First Published: 2006
Genre: Drama/Experimental Poetry/Tragedy
Only Revolutions is a piece of work that will either blow your mind or numb it. Being a highly experimental narrative poem, much of the story relies heavily on tools of wordplay, neologism, and symbolism to carry itself along. This form requires some adjusting on the reader’s part, but after pushing through the first couple of pages it becomes a simple task to adapt to the language. Like the crafty wordsmith that he is, Danielewksi is able to forge beautiful, strong imagery despite the tricky style he takes on.
The two narrators, Hailey and Sam, deftly illustrate separate renditions of their chaotic story as 16 year old star-crossed lovers. Understandably, this brief description may come off as clichéd at face value. However, what makes this story so interesting is the wide-ranging view offered to the reader. Plenty of books have already tackled the art of alternating character perspectives in story-telling, but Only Revolutions explores a unique approach. Danielewski grants the reader the rare ability to alternate between the lenses of either character throughout the entirety of the book, allowing both characters to provide distinct, detailed accounts of the same experiences. Thus, the reader is able to piece together the story through he-said/she-said accounts.
Sam and Hailey’s journey is a tumultuous one as they defy the passage of time by traveling across the United States in an ever-changing automobile. Proudly, they fight against the conventions of society that threaten to tether them by upholding their nomadic freedom, despite the trials and tribulations they endure. On a surface level, frequent stops throughout the country forces the young couple to constantly reassess how they see themselves, the world, and each other. At a deeper layer, the book is littered with hidden meanings and messages in both the text and physical composition of the novel.
The physicality of the book is bizarre, yet fitting in line with the story, in that the two perspectives of Hailey and Sam are written from opposite ends of the book . One character begins at the “front” cover, while the other narrator starts their story at the “back” cover. I use the distinction of “front” and “back” loosely, as the book technically has no end and no beginning. Hailey’s story is written on the first half of a page while Sam’s is written upside down on the bottom half, and vice versa, depending on whose perspective you are reading from. To further illustrate this, if you were to start with Hailey’s story, you would be on page one, which would also be the end of Sam’s story, page 360. Thus either cover of the book could be considered the “front” or the “back”, as the beginning is simultaneously the end. The editor’s recommend alternating between the two perspectives every eight pages, so that each version of the story is read in conjunction. This requires the reader to read eight pages, place their book mark (the book includes two different colored ribbons), and then physically flip the novel over to read the same eight pages of the other character’s take on the story.

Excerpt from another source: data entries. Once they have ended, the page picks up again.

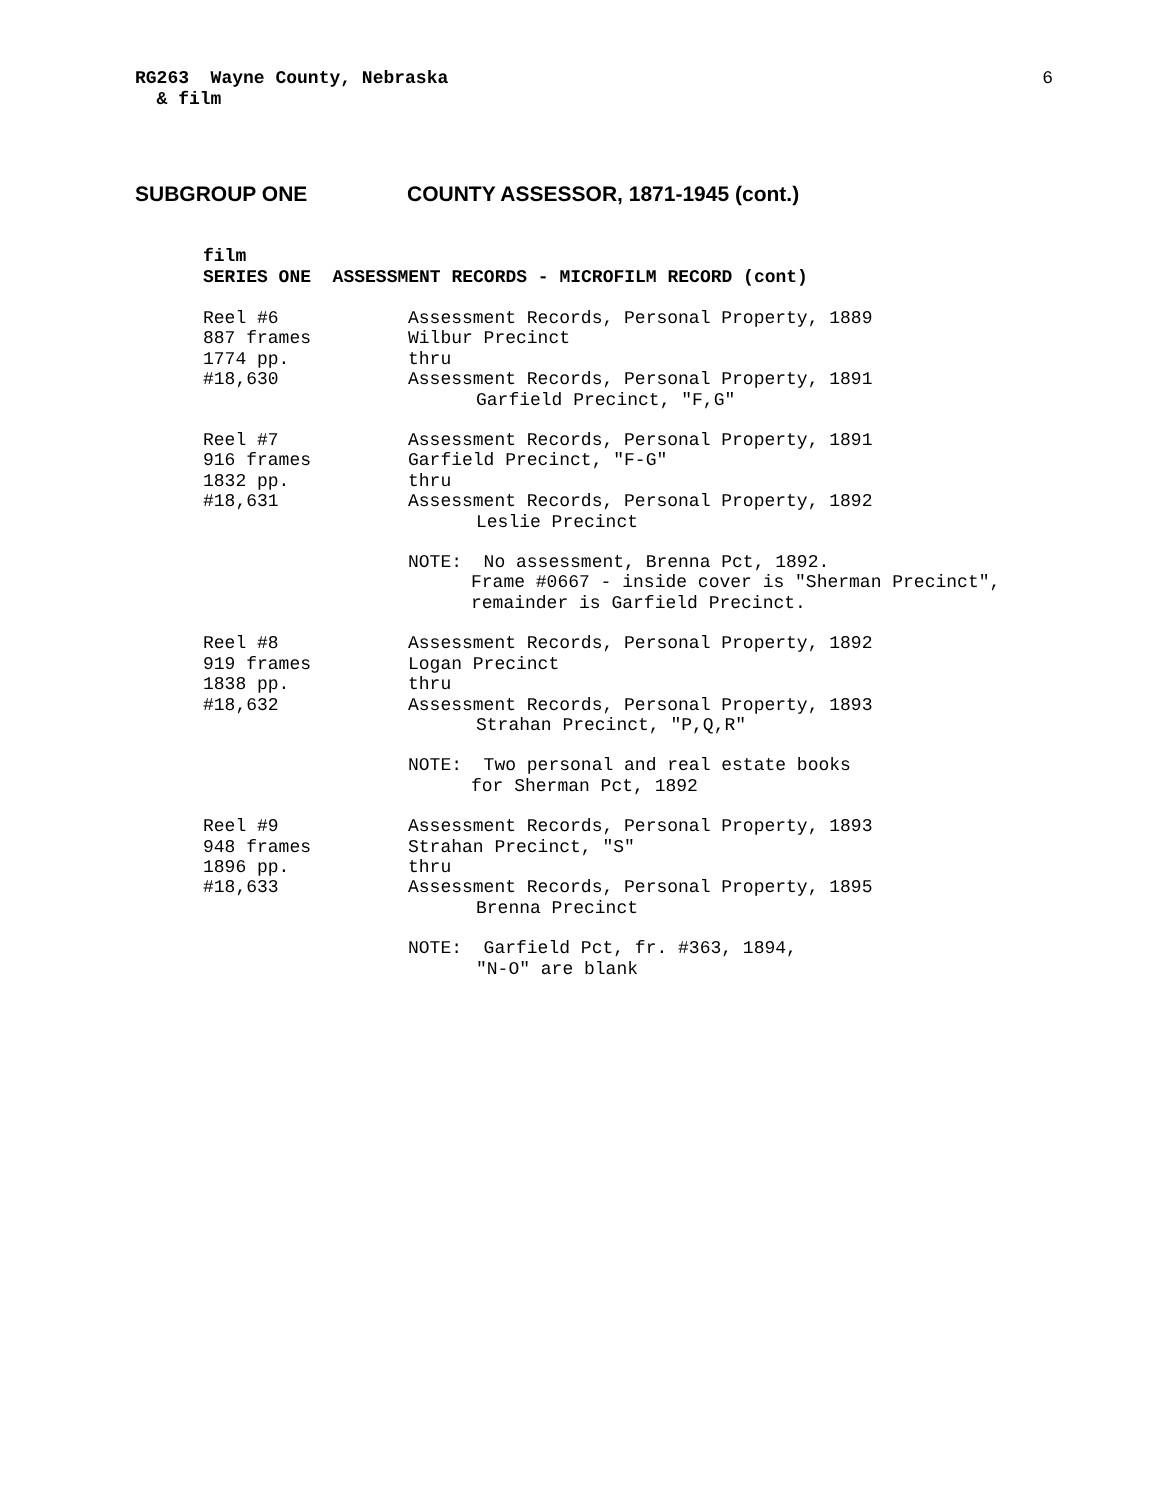RG263 Wayne County, Nebraska
& film
6
SUBGROUP ONE COUNTY ASSESSOR, 1871-1945 (cont.)
film
SERIES ONE ASSESSMENT RECORDS - MICROFILM RECORD (cont)
Reel #6
887 frames
1774 pp.
#18,630
Assessment Records, Personal Property, 1889
Wilbur Precinct
thru
Assessment Records, Personal Property, 1891
Garfield Precinct, "F,G"
Reel #7
916 frames
1832 pp.
#18,631
Assessment Records, Personal Property, 1891
Garfield Precinct, "F-G"
thru
Assessment Records, Personal Property, 1892
Leslie Precinct
NOTE: No assessment, Brenna Pct, 1892.
Frame #0667 - inside cover is "Sherman Precinct",
remainder is Garfield Precinct.
Reel #8
919 frames
1838 pp.
#18,632
Assessment Records, Personal Property, 1892
Logan Precinct
thru
Assessment Records, Personal Property, 1893
Strahan Precinct, "P,Q,R"
NOTE: Two personal and real estate books
for Sherman Pct, 1892
Reel #9
948 frames
1896 pp.
#18,633
Assessment Records, Personal Property, 1893
Strahan Precinct, "S"
thru
Assessment Records, Personal Property, 1895
Brenna Precinct
NOTE: Garfield Pct, fr. #363, 1894,
"N-O" are blank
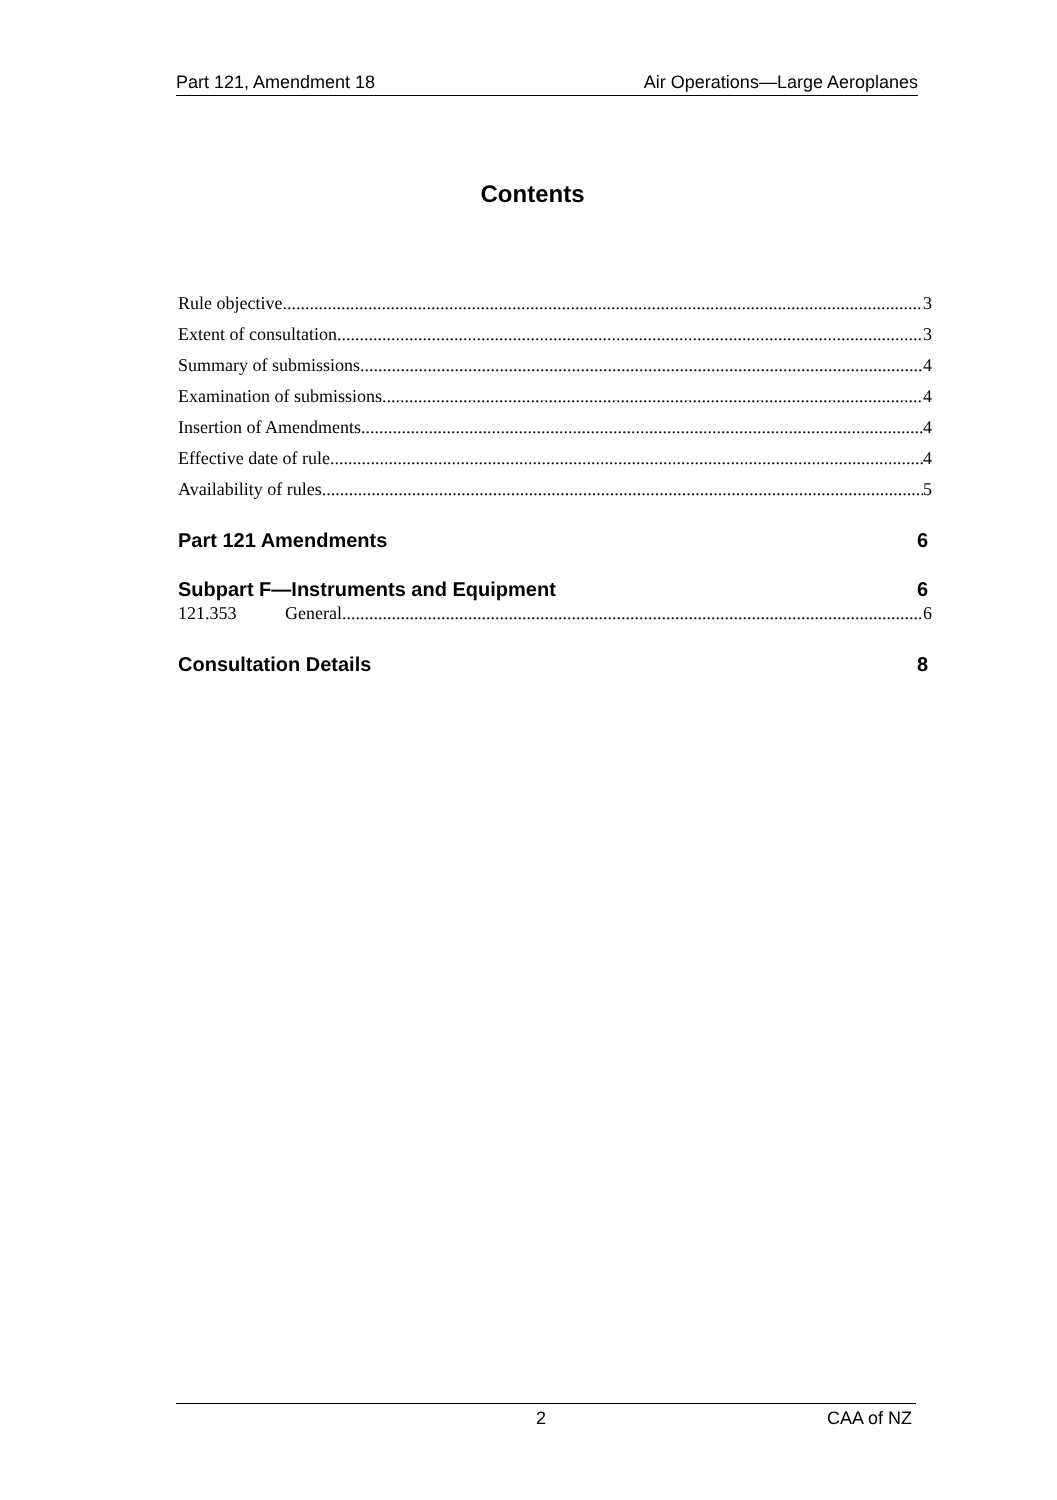Part 121, Amendment 18 Air Operations—Large Aeroplanes
Contents
Rule objective 3
Extent of consultation 3
Summary of submissions 4
Examination of submissions 4
Insertion of Amendments 4
Effective date of rule 4
Availability of rules 5
Part 121 Amendments 6
Subpart F—Instruments and Equipment 6
121.353 General 6
Consultation Details 8
2 CAA of NZ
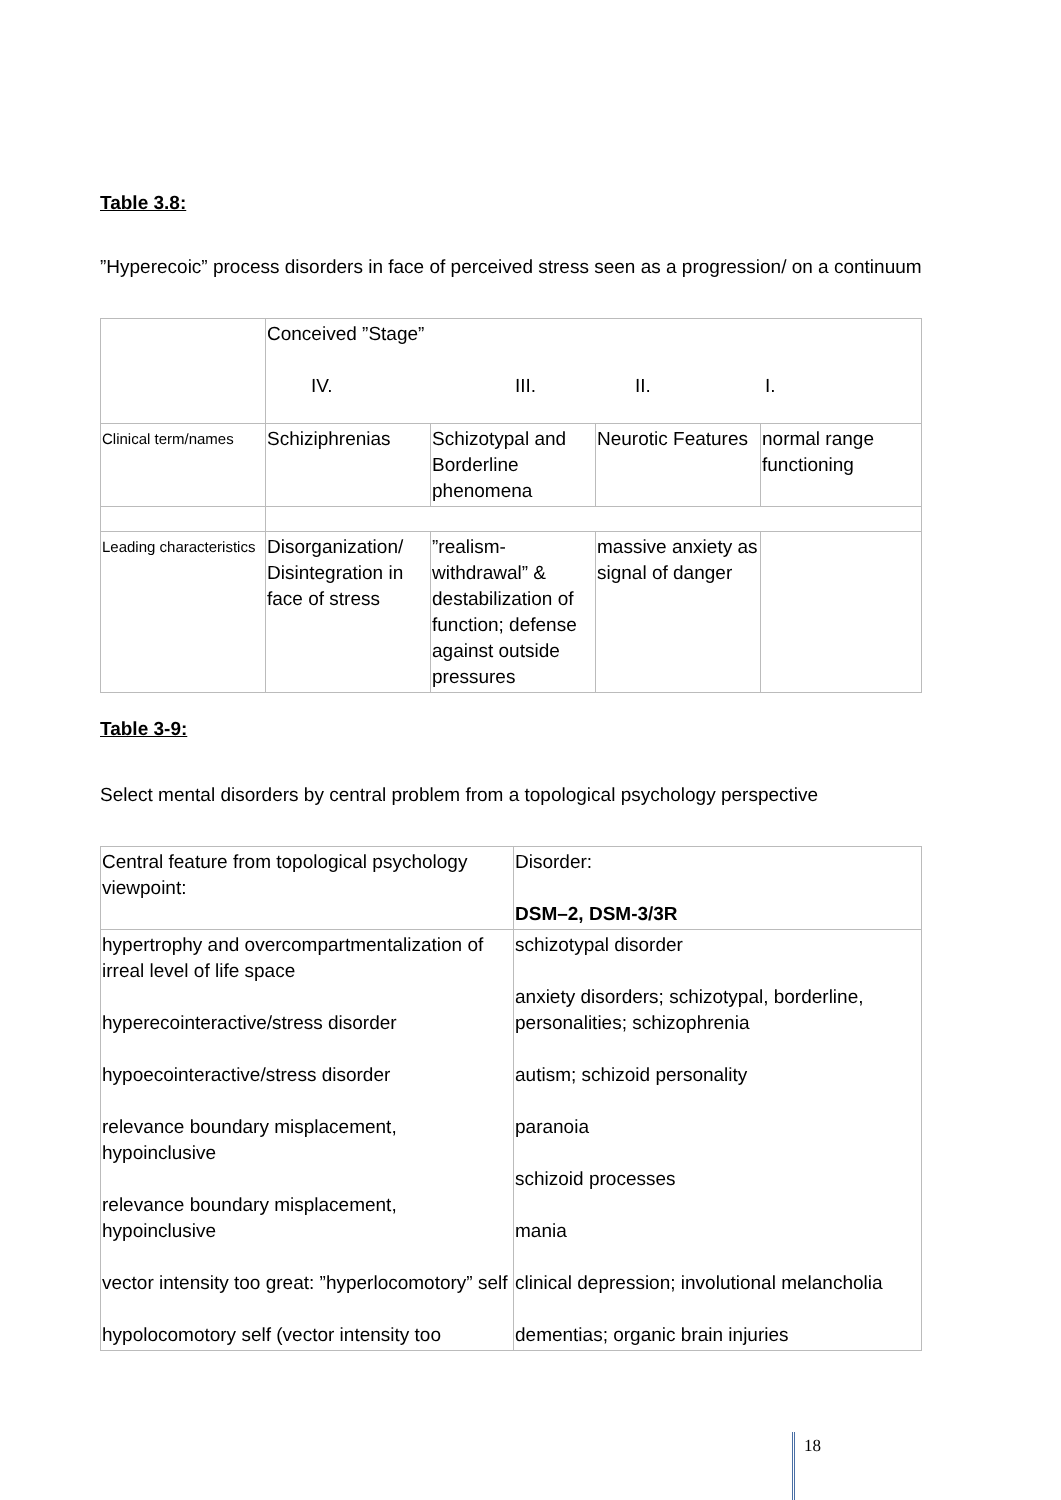Table 3.8:
”Hyperecoic” process disorders in face of perceived stress seen as a progression/ on a continuum
| | Conceived ”Stage” IV. III. II. I. | | | |
| Clinical term/names | Schiziphrenias | Schizotypal and Borderline phenomena | Neurotic Features | normal range functioning |
| Leading characteristics | Disorganization/ Disintegration in face of stress | ”realism-withdrawal” & destabilization of function; defense against outside pressures | massive anxiety as signal of danger | |
Table 3-9:
Select mental disorders by central problem from a topological psychology perspective
| Central feature from topological psychology viewpoint: | Disorder: DSM–2, DSM-3/3R |
| hypertrophy and overcompartmentalization of irreal level of life space hyperecointeractive/stress disorder hypoecointeractive/stress disorder relevance boundary misplacement, hypoinclusive relevance boundary misplacement, hypoinclusive vector intensity too great: ”hyperlocomotory” self hypolocomotory self (vector intensity too | schizotypal disorder anxiety disorders; schizotypal, borderline, personalities; schizophrenia autism; schizoid personality paranoia schizoid processes mania clinical depression; involutional melancholia dementias; organic brain injuries |
18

Many people either love or hate this book, for understandable reasons. The style of the story can be challenging or off-putting to some, as the journey of Sam and Hailey is not straight-forward by any means. Sometimes the wordiness of the character’s narratives can be confusing and muddled at times. However, if the story is not entirely clear from one perspective, the other narrator almost always describes the current wave of the plot in a way that clears up any lack of clarity from the first account.
In my opinion this book is more of an artistic, experimental piece, which is another turn off for readers simply looking for a traditional narrative. I highly enjoyed Only Revolutions, but it is definitely not for everyone. Danielewksi is known for writing challenging, experimental work, which makes him an interesting, progressive author that I have been and will continue to keep my eye on.